The psychologist Sandra Trehub, University of Toronto, studies music and listening skills of infants and children. According to her research, babies are able to distinguish and remember melodies with different rhythm or scale, equal or better than adults. Trehub will explain at CosmoCaixa next February 19th at 7pm what are the musical interests and skill of babies and the importance of music in their development.

Trehub team has made several tests to infants and adults and they have found that they have surprisingly similar abilities. Assuming that babies naturally respond to change and pay attention to any novelty, researchers observed that they recognize differences in tone, melody or rhythm and react to this change.

Sandra Trehub also studies the nature maternal singing and its relation to childcare, an activity that seems to be universal, in order to identify cultural similarities and differences and to determine the effect this song has on the baby.


The lecture series “The music and its impact on the body and mind” is organized by the Obra Social “la Caixa” and the Bellvitge Biomedical Research Institute (IDIBELL). The sessions will take place in CosmoCaixa Barcelona from January 31st to June 4th, and will bring together internationally recognized experts like Steven Mithen, Sandra Trehub, Eckart Altenmuller, Jaume Ayats, Emmanuel Bigand and Josef Rauschecker. The series is coordinated by ICREA researcher at IDIBELL and the University of Barcelona, ​​Antoni Rodriguez-Fornells.

The activity aims to understand an amazing cultural phenomenon of our species: the music. The conference will discuss the origin of music and how it has evolved, from the time that one of our ancestors first built a flute to start producing the first sound, approximately 40,000 years ago, to the latest musical and technological transformations. The questions that arise about the music are numerous, from how to develop musical skills in babies to the common features of those with a talent for this art.
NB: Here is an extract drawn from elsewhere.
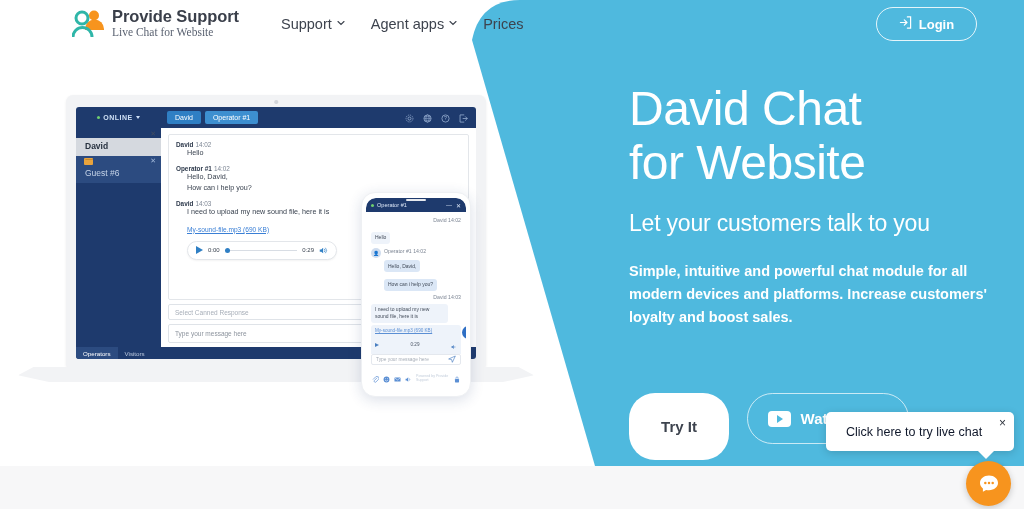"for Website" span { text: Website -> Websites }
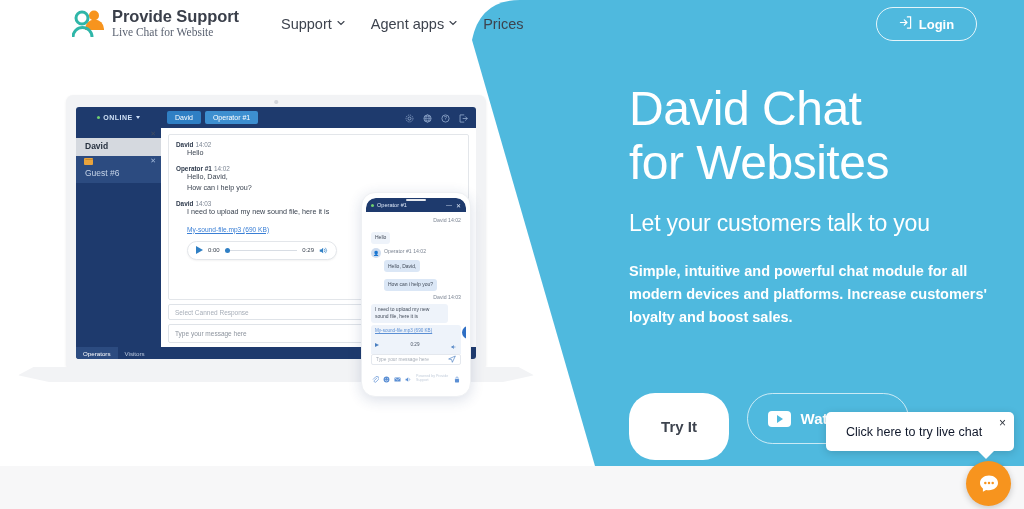"Click here to try live" .chat-tooltip-text { color: #0f172a -> #0f766e }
In fact, understanding music, their relationship and impact on our body through the expression of emotions, its value as a social and communication link, its evolution over time, history and cultural expressions, “will allow us to better understand where we are going in this area, both to understand future musical expressions to know why music is used in different contexts healing in many cultures”, explains Antoni Rodriguez-Fornells. The coordinator of the lecture series, group leader at the IDIBELL and UB Group of Cognition and Brain Plasticity, notes “the ability of music to stimulate brain plasticity and may contribute to the reorganization of neural circuits”.